Le « Global Gag Rule » nuit aux efforts du CRLP aux Nations Unies

Les partenaires et membres de coalitions peuvent craindre de s’exprimer ouvertement sur l’avortement lors des conférences des Nations Unies (ONU). Le travail du Centre pour les droits reproductifs consiste en partie à s’appuyer sur les gains préalables pour les droits en matière de santé de la reproduction aux conférences de l’ONU en coalition avec d’autres organisations. Cependant, plusieurs organisations peuvent croire qu’il leur est interdit d’éduquer leurs propres gouvernements, de présenter leurs points de vue sur l’impact de l’avortement sur les femmes de leurs pays, ou de travailler en coalition avec le CRLP parce que ces activités pourraient enfreindre le « Global Gag Rule ».
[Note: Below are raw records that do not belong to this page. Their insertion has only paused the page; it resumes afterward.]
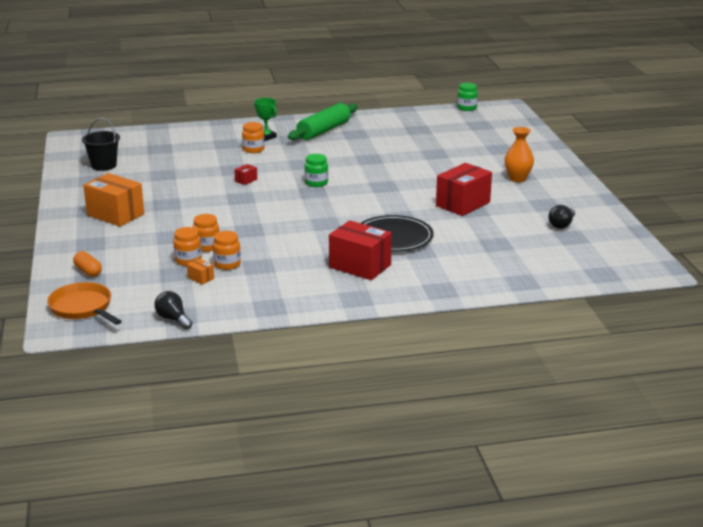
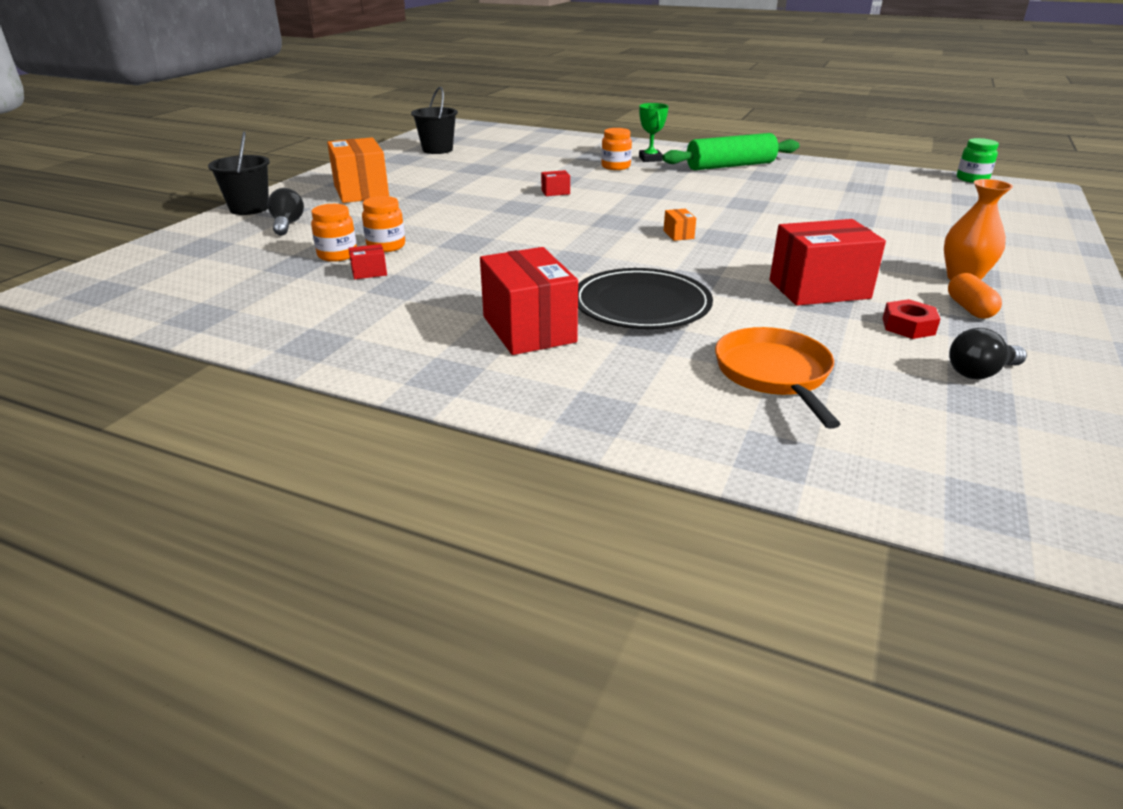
camera: 35 degrees right, 5 degrees up
(62, 249) = (249, 208): none -> black bucket
(83, 308) = (135, 271): orange pan -> orange pan (774, 375)
(88, 271) = (223, 236): orange capsule -> orange capsule (969, 308)
(173, 319) = (183, 318): black light bulb -> black light bulb (287, 225)
(201, 278) = (310, 279): orange box -> orange box (678, 234)
(227, 264) = (369, 272): orange jar -> red box
(316, 183) = (636, 213): green jar -> none
(517, 212) = (908, 326): none -> red nut

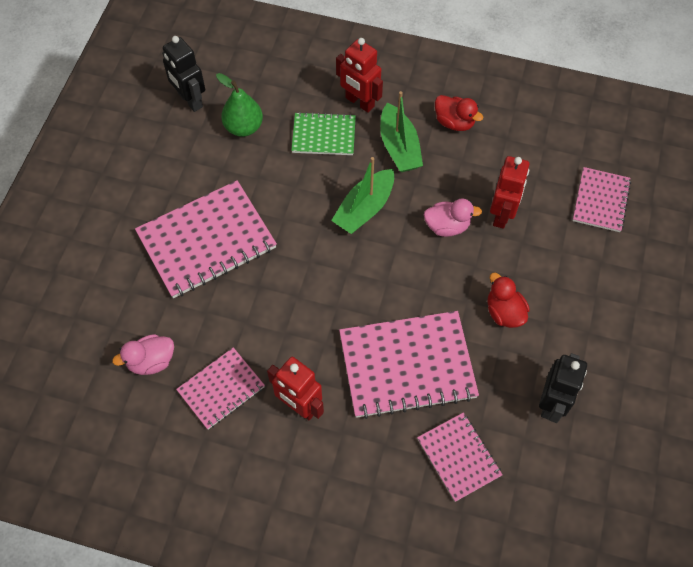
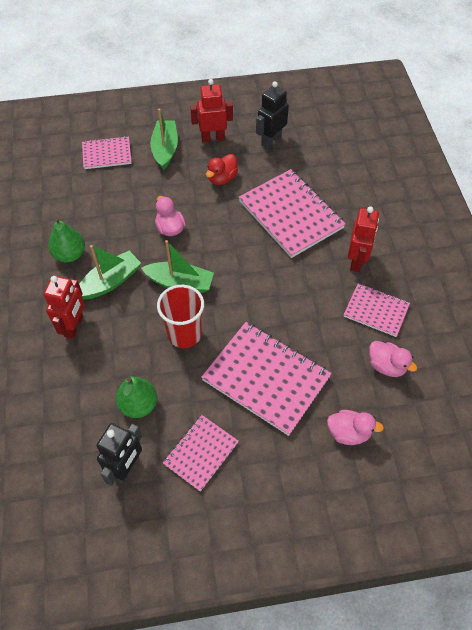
camera: 115 degrees left, 5 degrees down
(107, 286) = (348, 433): none -> pink duck
(298, 190) = (184, 334): none -> red cup
(323, 135) = (121, 338): green notebook -> none
(454, 122) = (70, 254): red duck -> green pear
(458, 457) = (333, 171): pink notebook -> pink notebook (201, 453)
(502, 214) = (144, 201): red robot -> red robot (213, 138)
(551, 403) = (271, 140): black robot -> black robot turned 45 degrees counterclockwise
(584, 267) = (165, 149): none -> green boat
Des ONG boliviennes signalement aussi que leur gouvernement a suspendu ses efforts destinés à permettre la distribution de méthodes de contraception d'urgence (qui ne provoquent pas l'avortement mais qui empêchent la conception) à cause du « Global Gag Rule ». Il en résultera un nombre accru de grossesses non désirées et de femmes désespérées qui se tourneront vers l'avortement illégal et dangereux.
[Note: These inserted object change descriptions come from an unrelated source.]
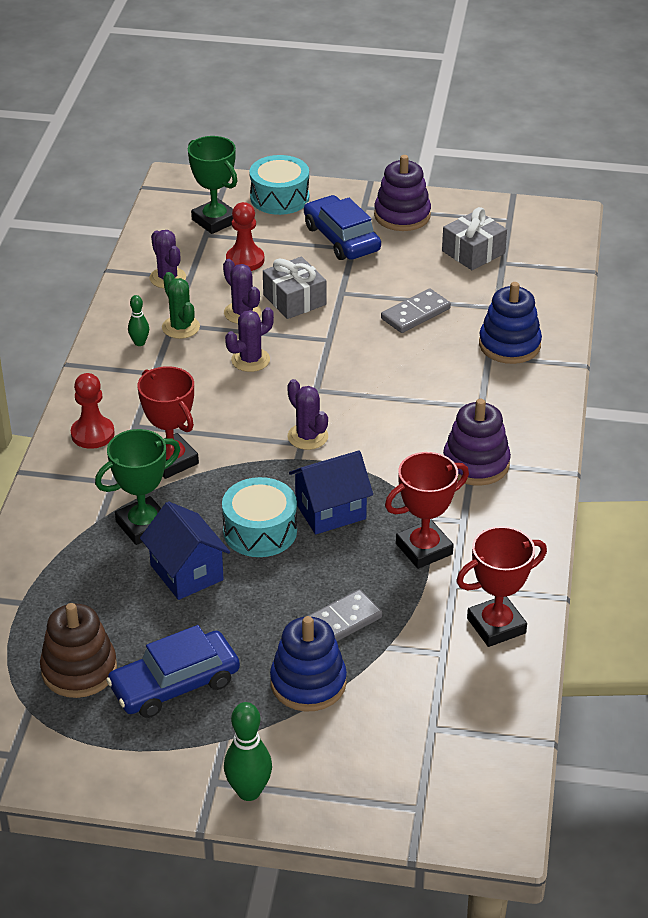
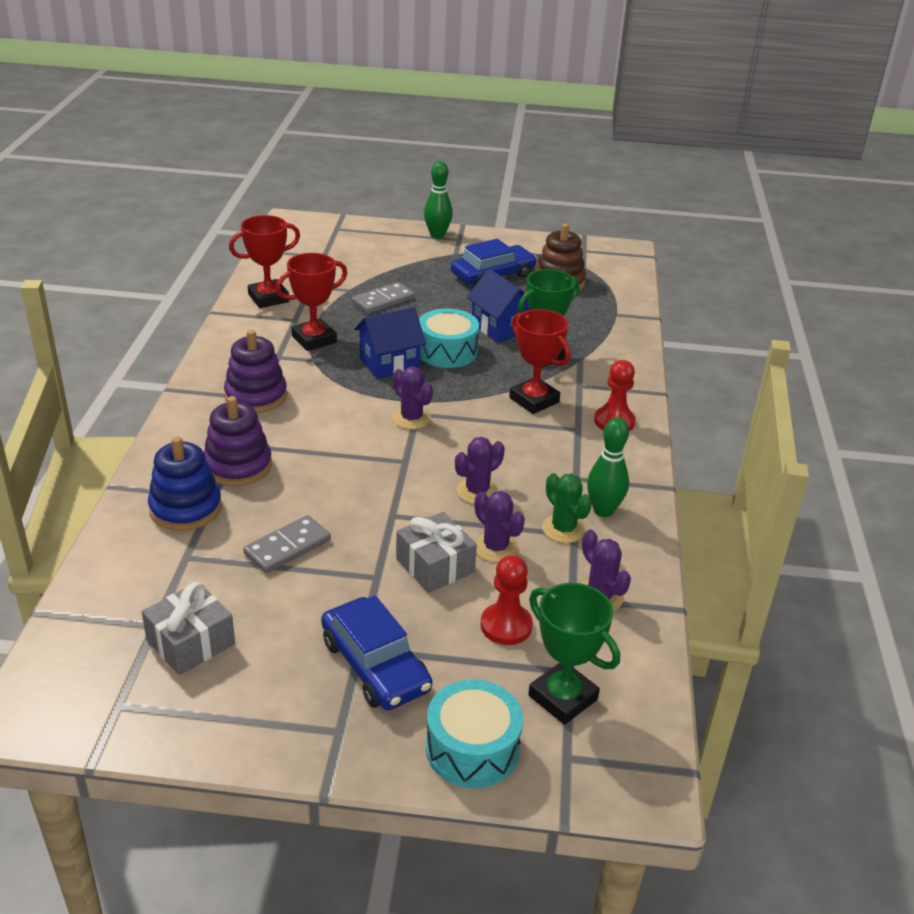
camera: 175 degrees right, 5 degrees down
(139, 343) = (603, 510): green bowling pin -> green bowling pin, size x1.72
(308, 683) = (404, 274): blue stacking toy -> none
(402, 215) = (281, 712): purple stacking toy -> purple stacking toy (238, 466)

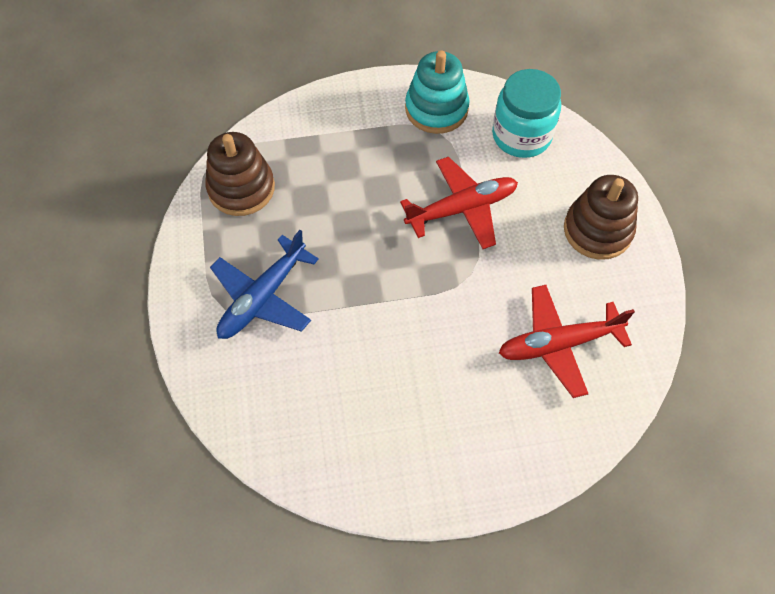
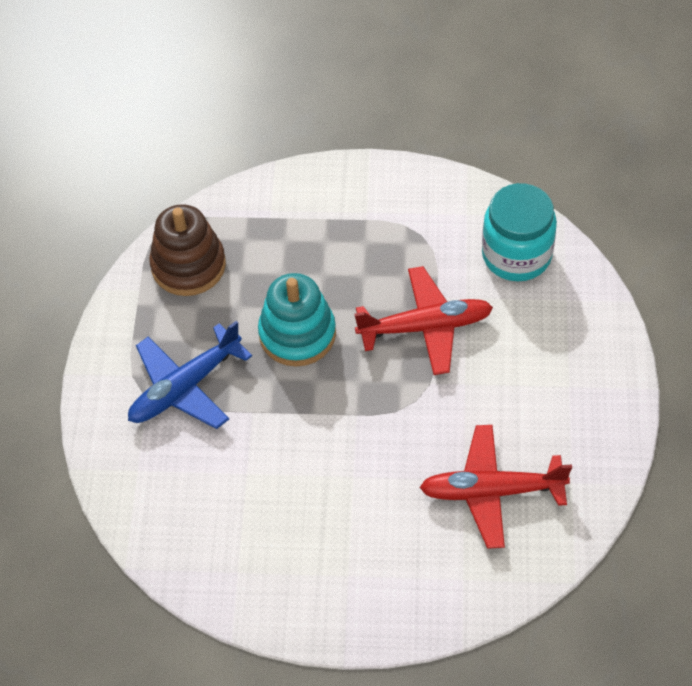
camera: 15 degrees right, 5 degrees down
(436, 109) = (427, 209): turquoise stacking toy -> turquoise stacking toy (297, 334)
(597, 230) = (572, 376): brown stacking toy -> none

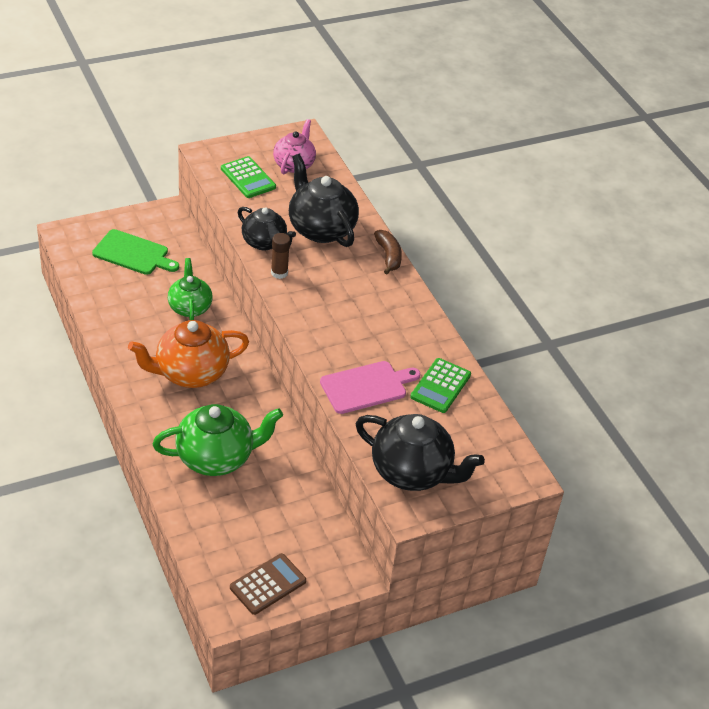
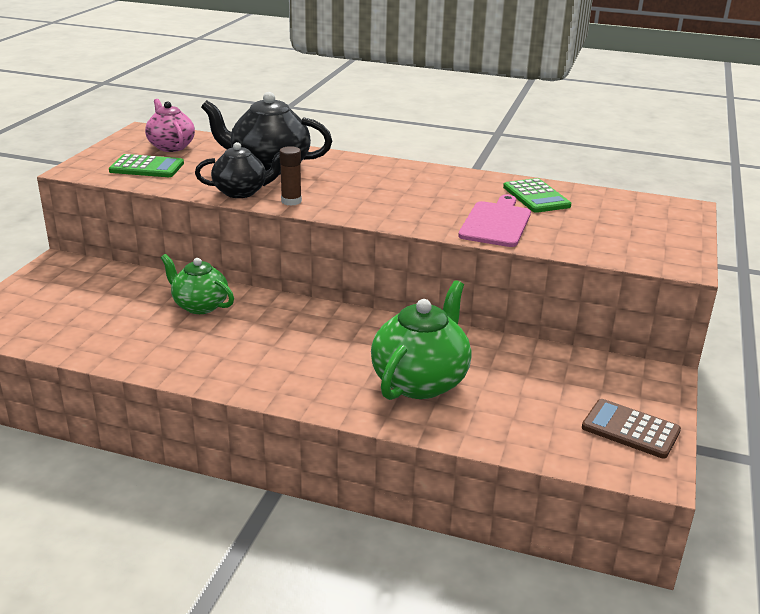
camera: 45 degrees left, 15 degrees down
(133, 253) = (75, 302): green cutting board -> none
(190, 373) = (286, 344): orange teapot -> none
(268, 584) = (630, 429): brown calculator -> brown calculator turned 60 degrees counterclockwise
(388, 256) = (350, 157): brown banana -> none
(412, 472) = (631, 245): black teapot -> none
Le « Global Gag Rule » compromet la démocratie et la santé des femmes

Le « Global Gag Rule » du président George W. Bush rend le gouvernement américain complice dans la mort de milliers de femmes, les blessures subies par des millions d’entre elles et l’emprisonnement de bien d’autres partout dans le monde. Le « Global Gag Rule » empiète aussi sur les droits des Américains en empêchant les intervenants basés aux États-Unis, notamment les avocats du Centre pour les droits reproductifs , d’exercer leurs droits de liberté d’expression et d’association et le droit de pratiquer le droit. Le « Global Gag Rule » – rétabli par le président Bush en guise de « remboursement politique » aux opposants idéologiques à l’avortement – mine la démocratie à l’étranger et aux États-Unis et nuit aux efforts visant à assurer la santé et le bien-être des femmes, des enfants, des familles et de la communauté.